The ruling generals have pledged to hand power to a new president by July 1 as the climax of almost a year and a half of messy and often bloody transition to civilian rule, but the failure to establish a clear path towards a new constitution suggests more turbulence ahead.
All sides agree to the principle that the constitutional assembly should reflect a broad cross-section of society, but Islamists and liberals have argued about how the process is implemented in practice.
Egyptians want above all a constitution that distributes power more fairly than the one that underpinned Mubarak’s rule.
Among the issues likely to stir most debate are the extent of presidential and parliamentary powers and the degree to which Islamic law or sharia will be applied.

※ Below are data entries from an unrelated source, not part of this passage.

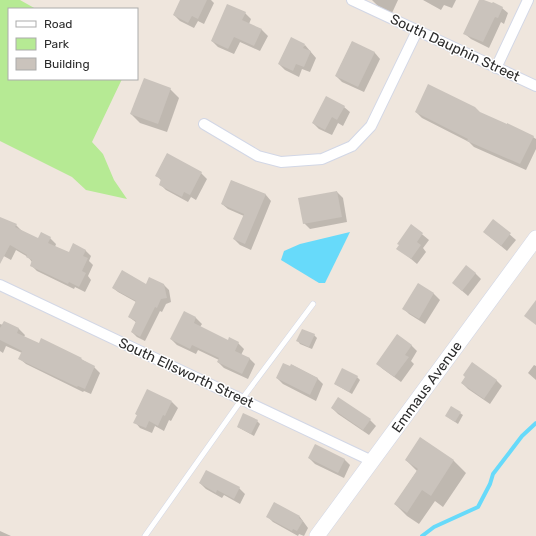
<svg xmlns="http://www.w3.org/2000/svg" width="536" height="536" viewBox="0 0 536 536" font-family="Rubik,sans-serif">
<rect width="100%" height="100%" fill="#efe6dd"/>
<path fill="#b6ea94" d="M0,0H20L36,9H9V79H122L92,142L103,154L114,180L127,199L86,190L72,177L0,141Z"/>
<path fill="#67dafa" d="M350,232L325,283H319L281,260L284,251L300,244Z"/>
<g fill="#0003">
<path d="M182,0H211L214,3L204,24L198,21L194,28L180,21L174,15Z"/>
<path d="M372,0H398L392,13L378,6Z"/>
<path d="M423,0H456L452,8L444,5L441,10Z"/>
<path d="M480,0L502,8L508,13L504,24L501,22L489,48L471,39L465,34Z"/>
<path d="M245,13L251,19L249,24L262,30L268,36L260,51L240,42L234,54L218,47L212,41Z"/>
<path d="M352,42L375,53L380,59L364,92L342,82L336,76Z"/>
<path d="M305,45L316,58L310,72L302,69L299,77L285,70L279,64Z"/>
<path d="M170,89L179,98L167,132L140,123L131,114Z"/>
<path d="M344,107L350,112L343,126L338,123L332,135L319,129L313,123Z"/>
<path d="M416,112L480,113L533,137L536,139V149L526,170L474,147L469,142L422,118Z"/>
<path d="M201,173L207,179L196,200L191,197L188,202L166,190L160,184L162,181L157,176Z"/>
<path d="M232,181L266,195L271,201L251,250L240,245L234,239L244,216L228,209L222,204Z"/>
<path d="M337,192L343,198L347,222L310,229L304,223Z"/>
<path d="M493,220L516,240L507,251L484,232Z"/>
<path d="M0,225H16L23,232L38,239L50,238L56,244L55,247L69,253L85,250L91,256L89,261L93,265L88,276L91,280L85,292L75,287L74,289L37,271L31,265L32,262L28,257L16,250L11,260L0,254Z"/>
<path d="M412,226L429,240L423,248L426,252L417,264L398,248Z"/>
<path d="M475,273L481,279L468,296L453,283Z"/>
<path d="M418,284L434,294L440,300L425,324L409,314L404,309Z"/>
<path d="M147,285H164L169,290L171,302L166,304L162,312L160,311L145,341L137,337L132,332L137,323L129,317L136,302L118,292L113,288Z"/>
<path d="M184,313L196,318L202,324L200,327L228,341L238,343L244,349L241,355L249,358L255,364L248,379L224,368L218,362L219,360L198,350L196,354L177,345L171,339Z"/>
<path d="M4,322L19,329L25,335L24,337L39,344L42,340L81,359L94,367L100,373L91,394L84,391L83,392L26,364L20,359L22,353L6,346L3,353L0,351V324L3,325Z"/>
<path d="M303,330L314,335L317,338L312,349L300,344L298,341Z"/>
<path d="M411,345L417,351L411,361L414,364L401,382L383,369L377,363Z"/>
<path d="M292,365L317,378L323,384L316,401L283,384L277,378L291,368Z"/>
<path d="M534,365L536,366V380L528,373Z"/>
<path d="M357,377L360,380L352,394L335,384Z"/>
<path d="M496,380L502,386L490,404L468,389L462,383Z"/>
<path d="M172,402L178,408L171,421L169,420L164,431L155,426L152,433L140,428L135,422L138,416L136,414Z"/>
<path d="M332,408L370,420L376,426L369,435L338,414Z"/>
<path d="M460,413L463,415L458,424L449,418Z"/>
<path d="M257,421L260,424L254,436L238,427Z"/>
<path d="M420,439L454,461L466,473L443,507L435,501L419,524L407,516L395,504L417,471L406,460Z"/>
<path d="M309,458L344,459L350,465L344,478L315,464Z"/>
<path d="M200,483L239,488L245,494L240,504L224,495L222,498L206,489Z"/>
<path d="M267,516L300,517L308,528L304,536L299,534L298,536L273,522Z"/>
<path d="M0,531L11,536H0Z"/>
</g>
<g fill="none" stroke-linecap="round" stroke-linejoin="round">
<path stroke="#67dafa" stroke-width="4" d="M422,536L434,527L478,507L490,484L493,474L522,436L536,423"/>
</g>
<g fill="#cac3bc">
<path d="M180,0H207L198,19L192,16L188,23L173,15Z"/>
<path d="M479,0H484L492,3L493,2L503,7L498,18L495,17L483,42L463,34Z"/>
<path d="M227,4L246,12L242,20L262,29L254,46L234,37L228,49L211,41Z"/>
<path d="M291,37L305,44L303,48L311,51L304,67L296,64L293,71L278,64Z"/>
<path d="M352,41L375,52L358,87L335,76Z"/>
<path d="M144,78L171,88L158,124L130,114Z"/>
<path d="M428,84L475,107L480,112L507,124V123L534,136L520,164L467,141L468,139L415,112Z"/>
<path d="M326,96L345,106L337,120L332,117L325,130L312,123Z"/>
<path d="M167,153L202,172L190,195L184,192L182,197L159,185L161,179L155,176Z"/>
<path d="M231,180L266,194L245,244L233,239L244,214L221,204Z"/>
<path d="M337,191L342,217L303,224L298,198Z"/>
<path d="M0,217L17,224L15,227L38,238L41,232L51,237L48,243L69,252L73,243L86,250L83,256L88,258L82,271L86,273L79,287L69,282L68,284L30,266L32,260L26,257L27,255L10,245L0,264Z"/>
<path d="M493,219L511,233L501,246L483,232Z"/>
<path d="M411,224L423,233L417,242L421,245L411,259L396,249L399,245L397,244Z"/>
<path d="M466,265L476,273L462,291L452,283Z"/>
<path d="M122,270L146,284L149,277L164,284L167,298L161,299L157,308L155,307L140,337L131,332L136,321L128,317L136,301L112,288Z"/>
<path d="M418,283L434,293L419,319L402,309Z"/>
<path d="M536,300V325L524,316Z"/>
<path d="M184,311L196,317L194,323L228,340L229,337L239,342L235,351L250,358L242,374L217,362L219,358L192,345L190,349L170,339Z"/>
<path d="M4,321L19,328L17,333L39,343L41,338L82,358L81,359L95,366L85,389L78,386L77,387L18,359L22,351L0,340V328Z"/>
<path d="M302,329L315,334L309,347L296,341Z"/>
<path d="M397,334L412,345L405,355L409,357L394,377L376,364Z"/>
<path d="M472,362L497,380L484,399L461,383L465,377L463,375Z"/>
<path d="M283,363L290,366L291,364L318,378L310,395L276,378Z"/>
<path d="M342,368L358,376L349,392L334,384Z"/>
<path d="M147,389L172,401L165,416L163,415L158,426L149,421L146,428L133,423L137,415L135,414Z"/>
<path d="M338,397L371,419L363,430L331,408Z"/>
<path d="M451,406L461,412L455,422L445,416Z"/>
<path d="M243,413L258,420L251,434L237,427Z"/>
<path d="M420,437L454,460L431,496L422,490L407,513L394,504L418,469L405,460Z"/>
<path d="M315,444L345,459L338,473L308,458Z"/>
<path d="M206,470L240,487L234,499L217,490L216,493L199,483Z"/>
<path d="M274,502L300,516L299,518L303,521L297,531L293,529L292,531L266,517Z"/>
</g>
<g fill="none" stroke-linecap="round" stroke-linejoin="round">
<defs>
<path id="service" d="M145,536L242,399L313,304"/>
<g id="minor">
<path d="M352,0L536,86"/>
<path d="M496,68L528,0"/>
<path d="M204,124L258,156L281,162L322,159L352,146L371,126L417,31"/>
<path d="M0,285L372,461"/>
</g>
<path id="secondary" d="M317,536L536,238"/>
</defs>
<use href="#service" stroke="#d2d7e6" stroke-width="6"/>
<use href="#minor" stroke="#d2d7e6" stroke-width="12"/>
<use href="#secondary" stroke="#d2d7e6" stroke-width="16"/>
<use href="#service" stroke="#fff" stroke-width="5"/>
<use href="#minor" stroke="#fff" stroke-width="10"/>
<use href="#secondary" stroke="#fff" stroke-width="15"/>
</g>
<g text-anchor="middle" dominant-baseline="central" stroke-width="3" stroke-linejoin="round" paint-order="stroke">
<g font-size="14" fill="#2c2c2c" stroke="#fff">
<text transform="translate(455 48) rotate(25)">South Dauphin Street</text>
<text transform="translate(186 373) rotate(25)">South Ellsworth Street</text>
<text transform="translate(427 387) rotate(-54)">Emmaus Avenue</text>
</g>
</g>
<rect x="8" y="8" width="130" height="72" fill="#ffffff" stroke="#ababab"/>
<rect x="16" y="21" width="20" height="6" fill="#ffffff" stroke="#ababab"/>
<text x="44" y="28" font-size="12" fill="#2c2c2c">Road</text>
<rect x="16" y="38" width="20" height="12" fill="#b6ea94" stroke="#ababab"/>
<text x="44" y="48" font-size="12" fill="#2c2c2c">Park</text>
<rect x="16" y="58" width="20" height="12" fill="#cac3bc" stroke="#ababab"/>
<text x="44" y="68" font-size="12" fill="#2c2c2c">Building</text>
</svg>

The deal reached last week said there would be a broad 50-50 liberal-Islamist split in the assembly.
But rifts emerged almost at once when liberals accused the Islamists of filling the nominal liberal contingent with people from Islamic ideological backgrounds, such as Muslim clerics from Cairo’s al Azhar seat of Sunni learning.
Liberal and leftist parties said on Monday they would renounce their seats in the new assembly.
One member of parliament who withdrew, Abul Ezz el-Hariry, said he would challenge the new list in court.
Hariry, a presidential candidate who fell out of the race in the first round last month, was among a group of liberals and lawyers who successfully challenged the first assembly in April.
“An assembly in which Egyptians do not see themselves (represented) is the end of a transition in which they have been trying to kill the revolution and confiscate the future,” said reformist politician Mohamed ElBaradei.
The Muslim Brotherhood’s Freedom and Justice Party played down the liberals’ criticism and walkout from parliament.
“The withdrawal of some members does not represent a general theme,” Brotherhood leader Farid Ismail told reporters outside the meeting hall. Katatni said 85 percent of eligible members of parliament took part in the process of choosing the assembly.